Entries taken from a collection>
━━━━━━━━━━━━━━━━━━━━
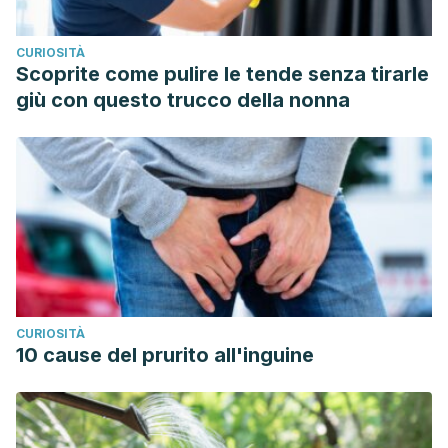
Cosmes Martín P, Moreno Ancillo A, Domínguez Noche C,
et al. Sensibilización a polen de castaño y polinosis en el
CURIOSITÀ
norte de Extremadura. Allergologia et Immunopathologia.
Scoprite come pulire le tende senza tirarle
2005; 33(3):145 – 150.
giù con questo trucco della nonna
Galindo H, Girón K, Pedroza A. Reacciones cruzadas.
Alergia, abedul y alimentos. Alergia, asma e Inmunología
pediátrica. 2007; 16(1): 25-28.
Gastaminza Lasarte G. Alergia al polen de pino: ¿solo en
Euskadi? Sancho El Sabio. 2003: 18: 105-118.
González-Mancebo E González de Olano D, Trujillo M, et
al. Prevalence of sensitization to lipid transfer proteins and
profi lins in a population of 430 patients in the south of
CURIOSITÀ
Madrid. J Investig Allergol Clin Immunol. 2011; 21(4): 278-
10 cause del prurito all'inguine
282.
Nitiu1 D, Mallo A, Medina I, Parisi C. Atlas de pólenes
alergénicos de Buenos Aires, Argentina. Archivos de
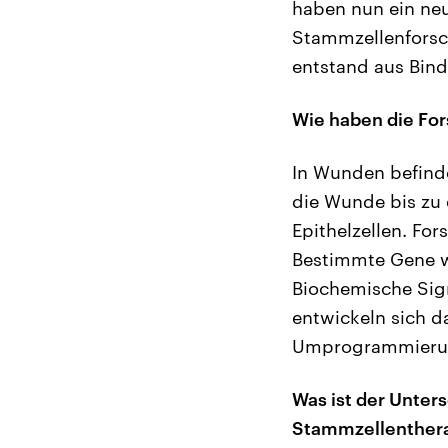
haben nun ein neu
Stammzellenforsc
entstand aus Bin
Wie haben die For
In Wunden befinde
die Wunde bis zu 
Epithelzellen. Fo
Bestimmte Gene w
Biochemische Sig
entwickeln sich d
Umprogrammieru
Was ist der Unte
Stammzellenther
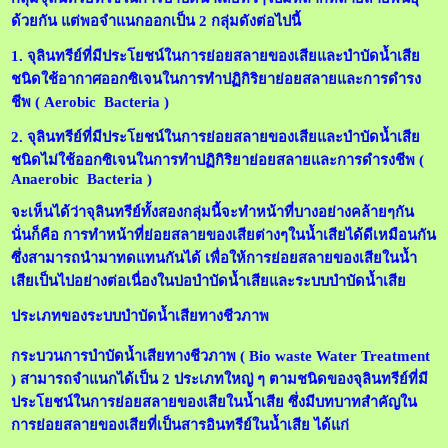
ด้วยกัน แต่พอจำแนกออกเป็น 2 กลุ่มดังต่อไปนี้
1. จุลินทรีย์ที่มีประโยชน์ในการย่อยสลายของเสียและบำบัดน้ำเสีย
ชนิดใช้อากาศออกซิเจนในการทำปฏิกิริยาย่อยสลายและการดำรง
ชีพ ( A
erobic Bacteria )
2. จุลินทรีย์ที่มีประโยชน์ในการย่อยสลายของเสียและบำบัดน้ำเสีย
ชนิดไม่ใช้ออกซิเจนในการทำปฏิกิริยาย่อยสลายและการดำรงชีพ (
Anaerobic Bacteria )
จะเห็นได้ว่าจุลินทรีย์ทั้งสองกลุ่มนี้จะทำหน้าที่บางอย่างคล้ายๆกัน
นั่นก็คือ การทำหน้าที่ย่อยสลายของเสียต่างๆในน้ำเสียได้ดีเหมือนกัน
ซึ่งสามารถนำมาทดแทนกันได้ เพื่อให้การย่อยสลายของเสียในน้ำ
เสียเป็นไปอย่างต่อเนื่องในบ่อบำบัดน้ำเสียและระบบบำบัดน้ำเสีย
ประเภทของระบบบำบัดน้ำเสียทางชีวภาพ
กระบวนการบำบัดน้ำเสียทางชีวภาพ ( Bio waste Water Treatment
) สามารถจำแนกได้เป็น 2 ประเภทใหญ่ ๆ ตามชนิดของจุลินทรีย์ที่มี
ประโยชน์ในการย่อยสลายของเสียในน้ำเสีย ซึ่งมีบทบาทสำคัญใน
การย่อยสลายของเสียที่เป็นสารอินทรีย์ในน้ำเสีย ได้แก่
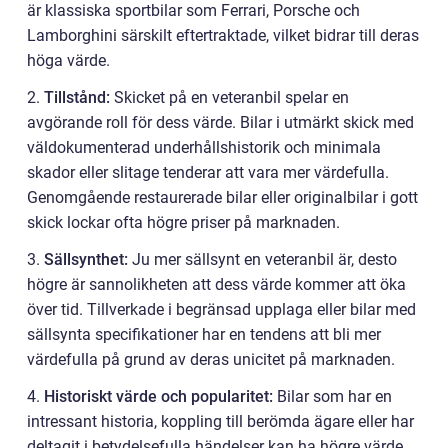
är klassiska sportbilar som Ferrari, Porsche och
Lamborghini särskilt eftertraktade, vilket bidrar till deras
höga värde.
2.
Tillstånd:
Skicket på en veteranbil spelar en
avgörande roll för dess värde. Bilar i utmärkt skick med
väldokumenterad underhållshistorik och minimala
skador eller slitage tenderar att vara mer värdefulla.
Genomgående restaurerade bilar eller originalbilar i gott
skick lockar ofta högre priser på marknaden.
3.
Sällsynthet:
Ju mer sällsynt en veteranbil är, desto
högre är sannolikheten att dess värde kommer att öka
över tid. Tillverkade i begränsad upplaga eller bilar med
sällsynta specifikationer har en tendens att bli mer
värdefulla på grund av deras unicitet på marknaden.
4.
Historiskt värde och popularitet:
Bilar som har en
intressant historia, koppling till berömda ägare eller har
deltagit i betydelsefulla händelser kan ha högre värde.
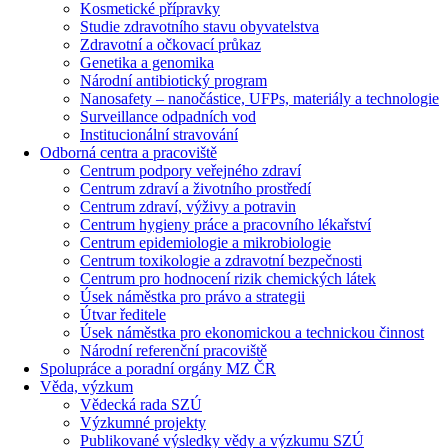
Kosmetické přípravky
Studie zdravotního stavu obyvatelstva
Zdravotní a očkovací průkaz
Genetika a genomika
Národní antibiotický program
Nanosafety – nanočástice, UFPs, materiály a technologie
Surveillance odpadních vod
Institucionální stravování
Odborná centra a pracoviště
Centrum podpory veřejného zdraví
Centrum zdraví a životního prostředí
Centrum zdraví, výživy a potravin
Centrum hygieny práce a pracovního lékařství
Centrum epidemiologie a mikrobiologie
Centrum toxikologie a zdravotní bezpečnosti
Centrum pro hodnocení rizik chemických látek
Úsek náměstka pro právo a strategii
Útvar ředitele
Úsek náměstka pro ekonomickou a technickou činnost
Národní referenční pracoviště
Spolupráce a poradní orgány MZ ČR
Věda, výzkum
Vědecká rada SZÚ
Výzkumné projekty
Publikované výsledky vědy a výzkumu SZÚ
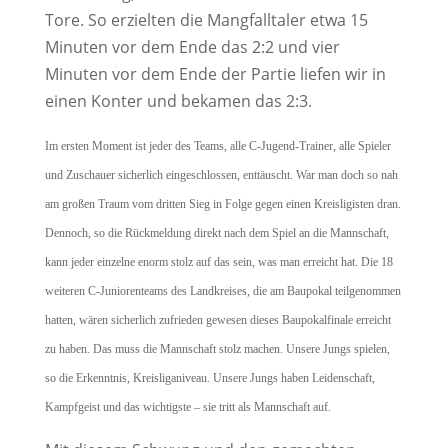
Tore. So erzielten die Mangfalltaler etwa 15
Minuten vor dem Ende das 2:2 und vier
Minuten vor dem Ende der Partie liefen wir in
einen Konter und bekamen das 2:3.
Im ersten Moment ist jeder des Teams, alle C-Jugend-Trainer, alle Spieler
und Zuschauer sicherlich eingeschlossen, enttäuscht.
War man doch so nah
am großen Traum v
om dritten Sieg in Folge gegen einen Kreisligisten dran.
Dennoch, so die Rückmeldung direkt nach dem Spiel an die Mannschaft,
kann jeder einzelne enorm stolz auf das sein, was man erreicht hat. Die 18
weiteren C-Juniorenteams des Landkreises, die am Baupokal teilgenommen
hatten, wären sicherlich zufrieden gewesen dieses Baupokalfinale erreicht
zu haben. Das muss die Mannschaft stolz machen. Unsere Jungs spielen,
so die Erkenntnis, Kreisliganiveau. Unsere Jungs haben Leidenschaft,
Kampfgeist und das wichtigste – sie tritt als Mannschaft auf.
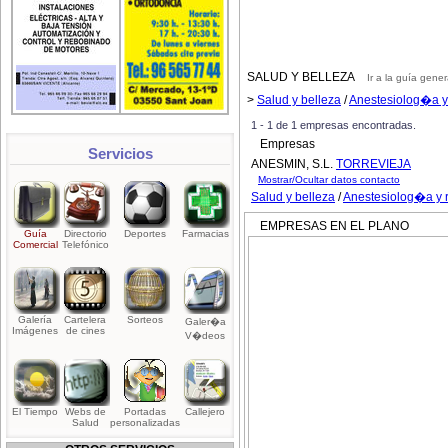
SALUD Y BELLEZA
Ir a la guía gener
>
Salud y belleza
/
Anestesiolog�a 
1 - 1 de 1 empresas encontradas.
Empresas
Servicios
ANESMIN, S.L.
TORREVIEJA
Mostrar/Ocultar datos contacto
Salud y belleza
/
Anestesiolog�a y
EMPRESAS EN EL PLANO
Guía
Directorio
Deportes
Farmacias
Comercial
Telefónico
Galería
Cartelera
Sorteos
Galer�a
Imágenes
de cines
V�deos
El Tiempo
Webs de
Portadas
Callejero
Salud
personalizadas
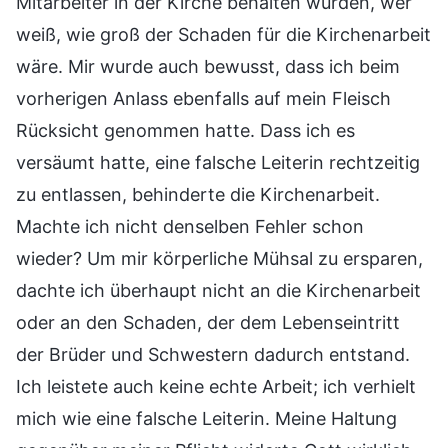
Mitarbeiter in der Kirche behalten würden, wer
weiß, wie groß der Schaden für die Kirchenarbeit
wäre. Mir wurde auch bewusst, dass ich beim
vorherigen Anlass ebenfalls auf mein Fleisch
Rücksicht genommen hatte. Dass ich es
versäumt hatte, eine falsche Leiterin rechtzeitig
zu entlassen, behinderte die Kirchenarbeit.
Machte ich nicht denselben Fehler schon
wieder? Um mir körperliche Mühsal zu ersparen,
dachte ich überhaupt nicht an die Kirchenarbeit
oder an den Schaden, der dem Lebenseintritt
der Brüder und Schwestern dadurch entstand.
Ich leistete auch keine echte Arbeit; ich verhielt
mich wie eine falsche Leiterin. Meine Haltung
━━━━━━━━━━━━━━━━━━━━
Problem to work on> Reproduce exactly the lines of the entries above from the first through the line with "Galindo H, Girón", both included; pictures should not be reproduced.

Exercise response>
Cosmes Martín P, Moreno Ancillo A, Domínguez Noche C,
et al. Sensibilización a polen de castaño y polinosis en el
CURIOSITÀ
norte de Extremadura. Allergologia et Immunopathologia.
Scoprite come pulire le tende senza tirarle
2005; 33(3):145 – 150.
giù con questo trucco della nonna
Galindo H, Girón K, Pedroza A. Reacciones cruzadas.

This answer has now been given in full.